Laird who triggered scramble for Eigg dies at 90
Car-loving ‘Mr Toad’ said to have inspired buyout
HE was the millionaire laird whose running of a Scottish island was so controversial that he is credited with inspiring a revolution in land ownership.
Not that Keith Schellenberg, who has died at the age of 90, would wish that to be his legacy.
An opponent of land reform, the colourful former owner of a Hebridean isle used to say the place had been taken over by ‘freeloaders’ and ‘subsidy junkies’.
Schellenberg was the last but one landlord of Eigg before the island was bought by the community in 1997. While he claimed they ‘forced’ him off the island, they accused him of neglecting the homes they rented from him and lording it over them in his vintage Rolls-Royce.
Relations between the landlord and some of his tenants became so strained that when a fire broke out in a shed housing his beloved car – destroying it – police were convinced it had been started deliberately.

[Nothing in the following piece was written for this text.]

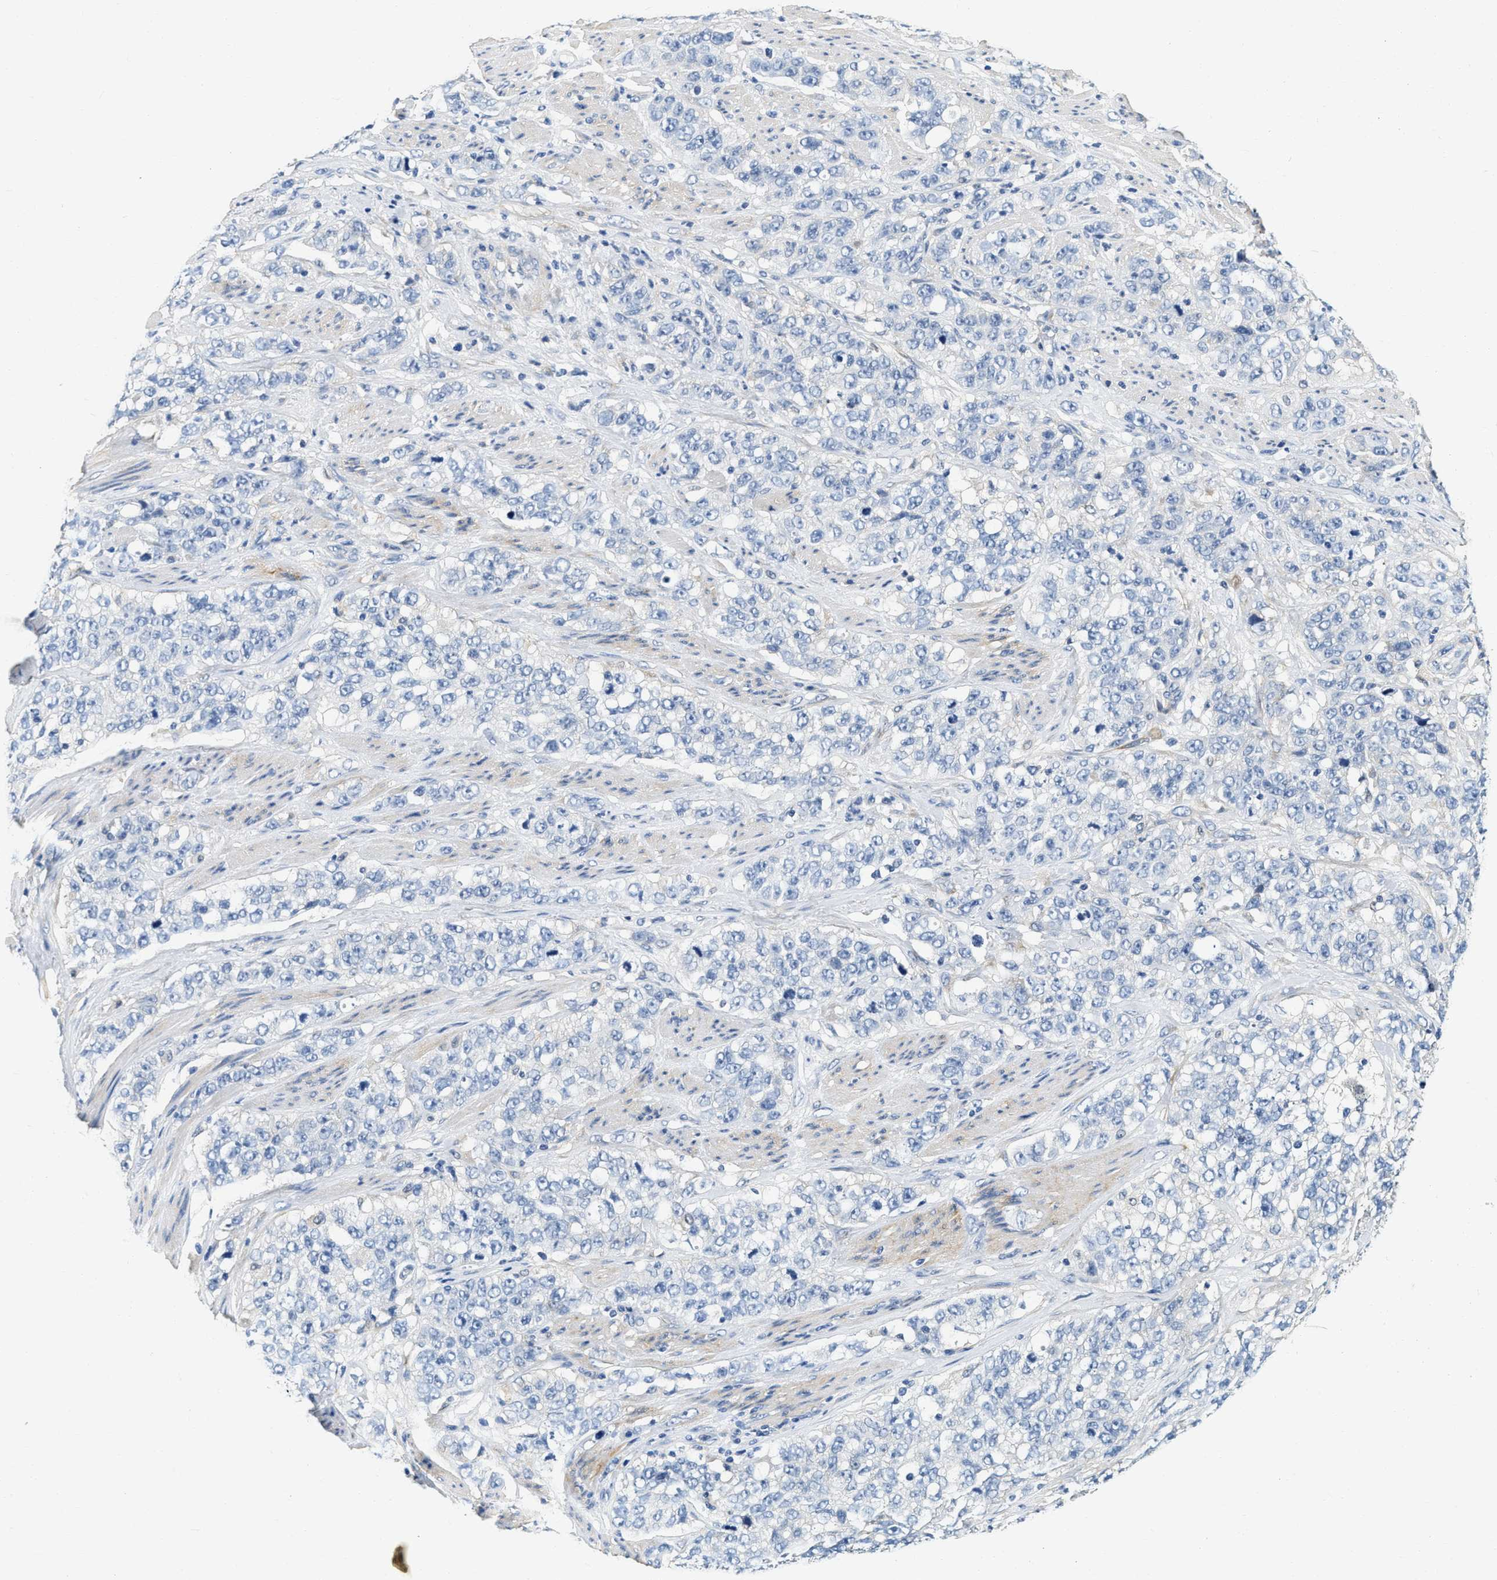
{"staining": {"intensity": "negative", "quantity": "none", "location": "none"}, "tissue": "stomach cancer", "cell_type": "Tumor cells", "image_type": "cancer", "snomed": [{"axis": "morphology", "description": "Adenocarcinoma, NOS"}, {"axis": "topography", "description": "Stomach"}], "caption": "Immunohistochemistry (IHC) image of neoplastic tissue: stomach adenocarcinoma stained with DAB shows no significant protein positivity in tumor cells. The staining is performed using DAB (3,3'-diaminobenzidine) brown chromogen with nuclei counter-stained in using hematoxylin.", "gene": "EIF2AK2", "patient": {"sex": "male", "age": 48}}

For their part, islanders steadfastly refused to help investigating officers with their inquiries.
Even a quarter of a century on, memories are still raw on the inner Hebridean isle eight miles from the mainland.
On hearing of his passing, Maggie Fyffe, a key figure in the £1.5million community
‘Drunken hippies and drop-outs’
buyout, said: ‘It’s sad to hear when anyone dies and my sympathies go out to Mr Schellenberg’s family, but his story is part of the island’s history now and is very much in the past.
‘We’re very much about looking forward and making Eigg the best possible place to live for residents.’
In his time, Schellenberg may well have claimed he was trying to achieve something similar.
A former Olympic bobsleigh racer who made his money in the motor industry, shipbuilding and livestock feed, the Yorkshireman’s goal for the island he bought for £274,000 in 1975 was self-sufficiency through tourism and crofting.
At first, he had much of the community onside. By the mid-1970s the population had dropped to an all-time low of 40 and early Schellenberg measures restored some much-needed community spirit.
He re-opened the previously locked community hall so that it could be used for badminton and dances and, hoping to attract new residents, placed job adverts in national newspapers.
He also revived the inter-island games and within four years had helped attract 20 more residents to the island.
But by the following year Schellenberg had divorced his wealthy second wife and, as financial problems set in, so the state of much of the island’s property decayed.
Though hardly a typical aristocratic laird – Schellenberg was a vegetarian who abhorred shooting – resentment grew as the goggle-wearing island owner dashed around in his car. Some dubbed him Mr Toad.
Relations deteriorated through the 1980s, with residents accusing him of running the island like a despot and the laird describing his detractors as ‘drunken hippies and drop-outs’.
Finally, in 1995, after splitting from his third wife, he decided to sell Eigg – but not to the trust set up by islanders.
Blaming them for the loss of his 1927 Rolls-Royce, he sold instead to German artist Marlin Eckhard Maruma, who was beset with financial problems.
So it was that he finally sold up to the Eigg Heritage Trust for £1.5million and residents finally won their independence. More than half of the price was funded by an anonymous donor.
Today, 109 people live on the island – five miles long and threeand-a-half miles wide – and most claim life has never been better.
But Schellenberg, who spent his final years in his native Yorkshire, remained unimpressed.
In 2005, he declared himself ‘horrified’ by the near-£10million in state handouts which Eigg had received since the buyout. He said: ‘If you are just going to live off the state then you are a freeloader – that’s all you are.’
There is no doubt the Eigg purchase started a trend. Indeed, it could be argued communities in Knoydart, Gigha, North Harris, Lewis, Assynt, South Uist, Benbecula, Eriskay and Mull all have Schellenberg to thank for inspiring resentful tenants to push for self-determination.
Doubtless the laird would prefer to be remembered otherwise.